======== Passage given
When Thinking Becomes Routine: Looking Back & Looking Ahead by Mark Church

As teachers have made intentional efforts to put thinking at the center of the educational enterprise over a number of years, we’ve noticed many shifts and developments.

One such shift is when teachers move from the question “What thinking routine shall I use with my students?” to the question “What thinking do I wish to make routine within my students?” This strikes us as a rather powerful moment on this culture of thinking journey: moving from a sole focus on practices toward a broader view of placement, and in fact, purposes. Just what results – in the near term and in the far reach – could students achieve when thinking becomes routine?

In this session, Mark will invite participants to join him looking back and looking ahead at the role thinking routines play in making thinking routine. He’ll introduce participants to a few new routines under development that have great potential to build on the kinds of learning habits we wish to cultivate in students. This session is especially designed for those experienced in the ideas of Making Thinking Visible and Creating a Culture of Thinking, though beginners are welcome to join.

Mark Church

Mark Church works with educators throughout the world striving to create cultures of thinking in their classrooms and schools.
================
======== Record list
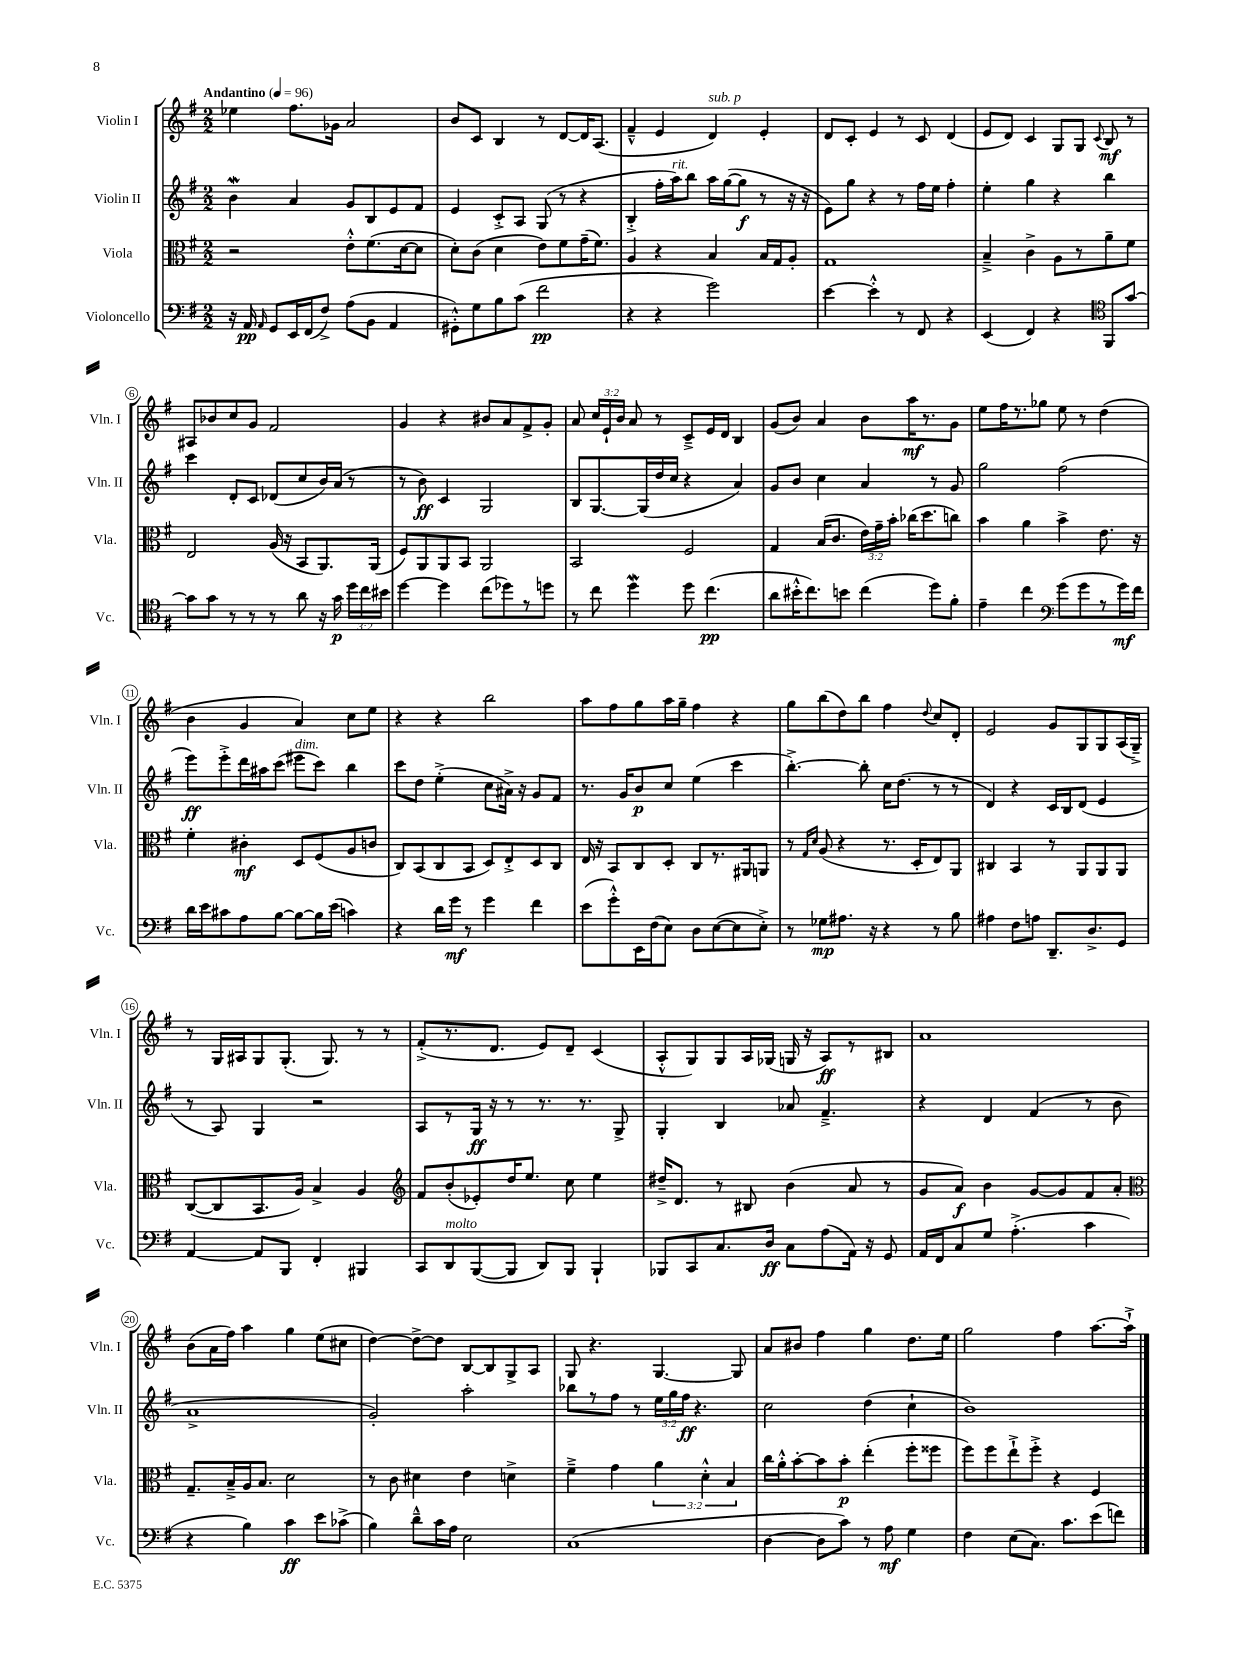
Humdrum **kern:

**kern	**kern	**kern	**kern
*staff4	*staff3	*staff2	*staff1
*clefF4	*clefC3	*clefG2	*clefG2
*k[f#]	*k[f#]	*k[f#]	*k[f#]
*M2/2	*M2/2	*M2/2	*M2/2
*MM96	*MM96	*MM96	*MM96
16r	2r	4b	4ee-
16AA	.	.	.
16qqAA	.	.	.
8GG	.	.	.
16EE	.	4a	8.ff#
(16FF#	.	.	.
8F#^)	.	.	.
.	.	.	16g-
(8A	8e'^^	8g	2a
8BB	(8.f#	8B	.
4AA	.	8e	.
.	[16d	.	.
.	8d]	8f#	.
=	=	=	=
8GG#'^^)	8d')	4e	8b
8G	(8c	.	8c
8B	4d	8c'^	4B
(8c	.	8A	.
2f#	8e)	(8G	8r
.	8f#	8r	[8d
.	(16g~	4r	16d]
.	8.f#)	.	(8.A
=	=	=	=
4r	4A	4B'^	4f#~^^
4r	4r	16ff#'	4e
.	.	16aa)	.
.	.	8bb	.
2g)	4B	16aa	4d)
.	.	([16gg	.
.	.	8gg]	.
.	16B	8r	4e'
.	16G	.	.
.	8A'	16r	.
.	.	16r	.
=	=	=	=
[4e	1G	8e)	8d
.	.	8gg	8c'
4e'^^]	.	4r	4e
8r	.	8r	8r
8FF#	.	16ff#	8c
.	.	16ee	.
4r	.	4ff#'	(4d
=	=	=	=
(4EE	4B~^	4ee'	8e
.	.	.	8d)
4FF#)	4c^	4gg	4c
4r	8A	4r	8G
.	8r	.	8G
*clefC4	*	*	*
.	.	.	8qqc
8FF#	8a~	4bb	8B
[8g	8f#	.	8r
=	=	=	=
8g]	2E	4ccc	8A#
8g	.	.	8b-
8r	.	8d'	8cc
8r	.	8c	8g
8r	(16A	(8d-	2f#
.	16r	.	.
8a	8BB	8cc	.
16r	8.AA)	16b)	.
16g	.	(16a	.
24dd	.	8r	.
24cc	.	.	.
.	(16AA	.	.
24b#	.	.	.
=	=	=	=
[4dd	8F#)	8r	4g
.	8AA	8b)	.
4dd]	8AA	4c	4r
.	8BB	.	.
(8cc	2AA	2G	8b#
8dd-)	.	.	8a
8r	.	.	8f#^
8dd	.	.	8g'
=	=	=	=
8r	2BB	8B	8a
8cc	.	[8.G	24cc
.	.	.	24e`
.	.	.	24b
4dd	.	.	8a
.	.	(16G]	.
.	.	16dd	8r
.	.	16cc	.
8dd	2F#	4r	8c~^
(4.cc	.	.	16e
.	.	.	16d
.	.	4a)	4B
=	=	=	=
8a	4G	8g	(8g
16b#'^^	.	8b	8b)
8.cc)	.	.	.
.	(16B	4cc	4a
.	8.c	.	.
8b	.	.	.
(4cc	24e)	4a	8b
.	24g~	.	.
.	24b'	.	.
.	(16cc-	.	16aa
.	8.dd	.	8.r
8dd)	.	8r	.
8f#'	8cc)	8g	8g
=	=	=	=
4e~	4b	2gg	8ee
.	.	.	16ff#
.	.	.	8.r
4cc	4a	.	.
.	.	.	8gg-
*clefF4	*	*	*
(8g	4b^	(2ff#	8ee
8g	.	.	8r
8r	8.e	.	(4dd
16g)	.	.	.
16f#	16r	.	.
=	=	=	=
16d	4f#'	8eee)	4b
16e	.	.	.
8c#	.	8eee'^	.
8A	4c#'	16ddd	4g
.	.	16aa#	.
[8B	.	(8ccc	.
8B_	8D	8eee#	4a)
16B]	(8F#	8ccc)	.
(16e	.	.	.
4c)	8A	4bb	8cc
.	8c	.	8ee
=	=	=	=
4r	8C)	8ccc	4r
.	(8BB	8dd	.
16d	8C	(4ee'^	4r
16g	.	.	.
8r	8BB	.	.
4g	8D)	8cc	2bb
.	8E'^	16a#^)	.
.	.	16r	.
4f#	8D	8g	.
.	8C	8f#	.
=	=	=	=
(8e	16E	8.r	8aa
.	16r	.	.
8g'^^)	8BB	.	8ff#
.	.	16g	.
16EE	8C	8b	8gg
(16F#	.	.	.
8E)	8D'	8cc	16aa
.	.	.	16gg~
8D	8C	(4ee	4ff#
([8E	8.r	.	.
8E]	.	4ccc	4r
.	16AA#	.	.
8E'^)	8AA	.	.
=	=	=	=
8r	8r	[4.bb'^)	8gg
.	16qqG	.	.
.	16qqd	.	.
8G-	(8A	.	(8bb
8.A#	4r	.	8dd)
.	.	8bb']	8bb
16r	.	.	.
4r	8.r	16cc	4ff#
.	.	(8.dd	.
.	16D'	.	.
.	.	.	8qqdd
8r	8E)	8r	8cc
8B	8AA	8r	8d'
=	=	=	=
4A#	4C#	4d)	2e
8F#	4BB	4r	.
8A	.	.	.
8.DD~	8r	16c	8g
.	.	16B	.
.	8AA	(8d	8G
8.D^	.	.	.
.	8AA	4e	8G
8GG	8AA	.	(16A
.	.	.	16G~^)
=	=	=	=
[4AA	([8C	8r	8r
.	8C]	8A)	16G
.	.	.	16A#
8AA]	8.BB	4G	8G
8BBB	.	.	(8.G'
.	16A)	.	.
4FF#'	4B^	2r	.
.	.	.	8.G)
4BBB#	4A	.	8r
.	.	.	8r
=	=	=	=
*	*clefG2	*	*
8CC	8f#	8A	(8f#'^
8DD	(8b'	8r	8.r
([8BBB	8e-')	16G	.
.	.	16r	8.d
8BBB]	16dd	8r	.
.	8.ee	.	.
8DD)	.	8.r	8e)
8BBB	8cc	.	8d~
.	.	8.r	.
4BBB`	4ee	.	(4c
.	.	8G^	.
=	=	=	=
8BBB-	16dd#~^	4G'	8A'^^
.	8.d	.	.
8CC	.	.	8G)
8.C	8r	4B	8G
.	8B#	.	16A
16D	.	.	(16G-
8C	(4b	8a-	16G
.	.	.	16r
(8A	.	4.f#~^	8A)
16AA)	8a	.	8r
16r	.	.	.
8GG	8r	.	8B#
=	=	=	=
16AA	8g	4r	1a
16FF#	.	.	.
8C	8a)	.	.
8G	4b	4d	.
(4.A'^	.	.	.
.	[8g	(4f#	.
.	8g]	.	.
4c	8f#	8r	.
.	8a'	8b	.
=	=	=	=
*	*clefC3	*	*
4r	8.G~	1a^	(8b
.	.	.	16a
.	16B~^	.	16ff#)
4B)	16A	.	4aa
.	8.B	.	.
4c	2d	.	4gg
8e	.	.	(8ee
(8c-^	.	.	8cc#
=	=	=	=
4B)	8r	2g')	[4dd)
.	8c	.	.
8d~^^	4d#	.	8dd^_
16c	.	.	8dd]
16A	.	.	.
2E	4e	2aa'	[8B
.	.	.	8B]
.	4d^	.	8G^
.	.	.	8A
=	=	=	=
(1C	4f#~^	8bb-	8G
.	.	8r	4.r
.	4g	8ff#	.
.	.	8r	.
.	6a	24ee	[4.G
.	.	24gg	.
.	.	24ff#	.
.	.	4.r	.
.	6d'^^	.	.
.	6B	.	.
.	.	.	8G]
=	=	=	=
[4D	16cc	2cc	8a
.	16a'^^	.	.
.	[8b'	.	8b#
8D]	8b]	.	4ff#
8c)	8b'	.	.
8r	(4ee'	(4dd	4gg
8A	.	.	.
4G	8ff#'	4cc`	8.dd
.	8ff##	.	.
.	.	.	16ee
=	=	=	=
4F#	8ff#)	1b)	2gg
.	8ff#	.	.
(8E	8ee`^	.	.
8.C)	8ff#'^	.	.
.	4r	.	4ff#
8.c	.	.	.
(8e	4F#	.	[8.aa
8f)	.	.	.
.	.	.	16aa`^]
==	==	==	==
*-	*-	*-	*-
================
» **Set task**
Answer these questions from the session description:
1. Which question do teachers move to after asking "What thinking routine shall I use with my students?"
2. For whom is the session especially designed?
3. With whom does Mark Church work?
Rely solely on the session description when responding.

» **In response**
1. "What thinking do I wish to make routine within my students?"
2. Those experienced in the ideas of Making Thinking Visible and Creating a Culture of Thinking, though beginners are welcome to join.
3. Educators throughout the world striving to create cultures of thinking in their classrooms and schools.